Oj jak się boję, cały czas pod górkę, kiedy się przełamałam, kiedy odczekałam, kiedy chcę, to nie mogę :(((
Pozdrawiam Neli i Dziewczyny :*
 
Guenevere nie ma za co dziękować, jesteśmy tu żeby sobie pomagać i wspierać się nawzajem ;-) Nie bój się tabletek naprawdę, lekarka dobierze Ci jakieś odpowiednie, teraz są takie z minimalną ilością hormonów, że o dodatkowe kilogramy martwić się nie trzeba :tak: Ja brałam "Logest" przez rok i świetnie się po nim czułam, a o tyciu nie było mowy. Głowa do góry, szybko pozbędziesz się torbieli i ruszysz do walki o dzidzię :tak:
Pozdrawiam wszystkich!
 
reklama
Cześć Dziewczyny!już dawno mnie tu nie było, z uwagi na brak czasu. Oj czas szybko leci, szkoda tylko, że nasze problemy nie rozwiązują się szybciej. :( Widze dziewczyny że walczycie ze szczepieniami, więc trzymam za Was kciuki.
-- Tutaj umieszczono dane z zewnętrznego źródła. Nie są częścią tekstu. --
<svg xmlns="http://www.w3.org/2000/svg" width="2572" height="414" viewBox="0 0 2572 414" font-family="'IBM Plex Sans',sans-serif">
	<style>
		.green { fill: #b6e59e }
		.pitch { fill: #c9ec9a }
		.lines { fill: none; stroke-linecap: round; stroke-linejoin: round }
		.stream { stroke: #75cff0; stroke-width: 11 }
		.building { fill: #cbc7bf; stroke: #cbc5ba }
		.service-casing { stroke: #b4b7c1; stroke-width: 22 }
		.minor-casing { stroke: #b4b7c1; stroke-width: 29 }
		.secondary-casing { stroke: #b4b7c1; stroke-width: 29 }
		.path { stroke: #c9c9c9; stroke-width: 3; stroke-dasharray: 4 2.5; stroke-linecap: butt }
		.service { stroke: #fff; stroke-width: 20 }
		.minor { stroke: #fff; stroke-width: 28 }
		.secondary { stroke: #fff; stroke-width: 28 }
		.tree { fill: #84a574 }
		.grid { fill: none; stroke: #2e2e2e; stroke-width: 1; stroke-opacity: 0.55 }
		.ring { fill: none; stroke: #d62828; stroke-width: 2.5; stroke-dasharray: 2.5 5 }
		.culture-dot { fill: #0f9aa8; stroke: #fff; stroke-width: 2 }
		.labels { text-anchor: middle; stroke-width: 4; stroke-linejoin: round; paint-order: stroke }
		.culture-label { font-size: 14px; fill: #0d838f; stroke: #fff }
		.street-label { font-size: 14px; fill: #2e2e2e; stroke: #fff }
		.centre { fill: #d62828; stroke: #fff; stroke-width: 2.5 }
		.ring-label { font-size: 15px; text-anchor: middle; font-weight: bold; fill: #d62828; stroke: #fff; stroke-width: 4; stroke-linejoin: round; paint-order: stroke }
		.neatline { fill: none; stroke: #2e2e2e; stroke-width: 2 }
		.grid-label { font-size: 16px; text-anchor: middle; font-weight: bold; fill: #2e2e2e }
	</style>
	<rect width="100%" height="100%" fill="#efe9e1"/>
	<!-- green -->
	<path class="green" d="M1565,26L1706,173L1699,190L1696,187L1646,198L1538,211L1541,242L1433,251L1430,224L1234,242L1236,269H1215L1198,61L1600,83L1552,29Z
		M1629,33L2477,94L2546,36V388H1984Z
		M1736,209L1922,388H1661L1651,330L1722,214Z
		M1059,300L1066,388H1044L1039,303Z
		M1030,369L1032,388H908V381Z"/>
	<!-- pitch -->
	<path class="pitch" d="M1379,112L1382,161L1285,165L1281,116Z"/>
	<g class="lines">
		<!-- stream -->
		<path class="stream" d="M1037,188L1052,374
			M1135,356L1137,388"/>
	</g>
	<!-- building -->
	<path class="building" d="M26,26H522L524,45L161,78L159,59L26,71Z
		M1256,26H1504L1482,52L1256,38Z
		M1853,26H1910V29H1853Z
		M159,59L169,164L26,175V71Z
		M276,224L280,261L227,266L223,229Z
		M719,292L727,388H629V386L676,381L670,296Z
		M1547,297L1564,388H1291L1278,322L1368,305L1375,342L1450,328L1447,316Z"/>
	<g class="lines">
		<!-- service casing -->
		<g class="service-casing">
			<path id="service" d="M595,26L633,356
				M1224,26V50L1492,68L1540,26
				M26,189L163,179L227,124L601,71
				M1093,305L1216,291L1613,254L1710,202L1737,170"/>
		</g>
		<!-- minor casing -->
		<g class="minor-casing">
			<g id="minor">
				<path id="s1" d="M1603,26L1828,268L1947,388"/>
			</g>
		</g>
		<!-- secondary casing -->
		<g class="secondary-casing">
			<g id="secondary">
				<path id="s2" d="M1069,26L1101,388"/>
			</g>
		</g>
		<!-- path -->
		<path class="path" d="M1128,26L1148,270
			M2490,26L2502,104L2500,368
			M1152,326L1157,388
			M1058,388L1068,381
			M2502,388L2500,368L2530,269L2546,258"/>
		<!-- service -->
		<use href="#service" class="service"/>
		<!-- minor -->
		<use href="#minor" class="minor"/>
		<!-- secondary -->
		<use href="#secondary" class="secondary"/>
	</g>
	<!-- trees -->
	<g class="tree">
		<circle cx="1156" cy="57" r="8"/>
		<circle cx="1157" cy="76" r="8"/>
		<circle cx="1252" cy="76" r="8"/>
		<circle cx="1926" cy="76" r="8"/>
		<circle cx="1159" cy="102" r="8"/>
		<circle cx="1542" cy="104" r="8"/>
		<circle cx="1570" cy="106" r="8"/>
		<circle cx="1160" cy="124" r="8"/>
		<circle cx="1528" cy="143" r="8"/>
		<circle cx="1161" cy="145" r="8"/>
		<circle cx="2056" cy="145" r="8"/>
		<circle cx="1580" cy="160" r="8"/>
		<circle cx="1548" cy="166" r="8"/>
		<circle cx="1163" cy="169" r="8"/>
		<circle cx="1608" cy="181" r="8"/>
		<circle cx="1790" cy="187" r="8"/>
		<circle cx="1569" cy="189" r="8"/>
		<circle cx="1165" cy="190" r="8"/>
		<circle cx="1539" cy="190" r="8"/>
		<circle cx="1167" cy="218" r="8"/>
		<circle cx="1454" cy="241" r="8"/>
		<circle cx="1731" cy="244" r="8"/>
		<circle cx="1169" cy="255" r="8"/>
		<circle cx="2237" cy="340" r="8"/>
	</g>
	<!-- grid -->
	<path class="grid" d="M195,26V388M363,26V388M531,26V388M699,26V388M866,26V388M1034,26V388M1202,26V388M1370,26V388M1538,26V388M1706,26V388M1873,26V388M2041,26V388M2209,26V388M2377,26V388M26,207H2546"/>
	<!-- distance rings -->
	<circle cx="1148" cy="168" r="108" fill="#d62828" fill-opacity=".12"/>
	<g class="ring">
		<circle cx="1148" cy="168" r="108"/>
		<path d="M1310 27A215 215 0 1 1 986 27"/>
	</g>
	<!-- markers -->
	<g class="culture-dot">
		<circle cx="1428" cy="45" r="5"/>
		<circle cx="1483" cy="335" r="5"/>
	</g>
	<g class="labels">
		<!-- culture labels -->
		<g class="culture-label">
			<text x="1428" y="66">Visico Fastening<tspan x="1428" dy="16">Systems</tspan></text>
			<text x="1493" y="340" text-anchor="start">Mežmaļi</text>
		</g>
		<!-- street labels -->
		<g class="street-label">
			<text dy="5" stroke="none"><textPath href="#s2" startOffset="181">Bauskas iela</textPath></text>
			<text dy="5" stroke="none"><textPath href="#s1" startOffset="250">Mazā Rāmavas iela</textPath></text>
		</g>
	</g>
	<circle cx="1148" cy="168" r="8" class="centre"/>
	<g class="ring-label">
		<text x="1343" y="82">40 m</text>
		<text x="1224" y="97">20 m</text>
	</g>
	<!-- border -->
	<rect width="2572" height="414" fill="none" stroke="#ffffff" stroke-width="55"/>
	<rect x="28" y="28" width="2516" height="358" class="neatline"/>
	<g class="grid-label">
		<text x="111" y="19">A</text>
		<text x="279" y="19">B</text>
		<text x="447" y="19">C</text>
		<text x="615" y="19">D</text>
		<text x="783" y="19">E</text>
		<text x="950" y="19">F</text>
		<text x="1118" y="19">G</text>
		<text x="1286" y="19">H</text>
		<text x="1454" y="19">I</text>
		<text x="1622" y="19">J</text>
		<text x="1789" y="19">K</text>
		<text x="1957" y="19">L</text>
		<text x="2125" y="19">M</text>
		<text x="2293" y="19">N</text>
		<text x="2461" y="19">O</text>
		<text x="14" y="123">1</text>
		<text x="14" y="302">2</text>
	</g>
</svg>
Lora wyczytałam właśnie, że masz też wysoką homocysteinę, a jaki wynik ci wyszedł? ja mam też homocysteine 14,6 homozygotyczną z uwagi na mutację geny C6.... ( nie pamiętam dokładnie), nie wiem czy wiesz czy czytałaś mój wpis z sierpnia, w każdym razie ja też byłam u Malinowskiego przepisał mi na to kwas foliowy, zaczęłam jednak teraz w weekend jakoś czytać więcej na ten temat i wyczytałam, że metafolina jest bardziej przyswajalna przez organizm zwłaszcza przy mutacji tego genu. Aktywność enzymu jest mniejsza i organizm lepiej sobie przyswoi metafoline niż kwas foliowy. Czy spotkałaś się z takimi informacjami? czy ktoś proponował Ci metafolinę? wiem że ta metafolina jest w witaminach Femibion? Mnie nikt nie powiedział o tej metafolinie, pytam może któraś z was słyszała? Proszę podzielcie sie informacjami. Pozdrawiam.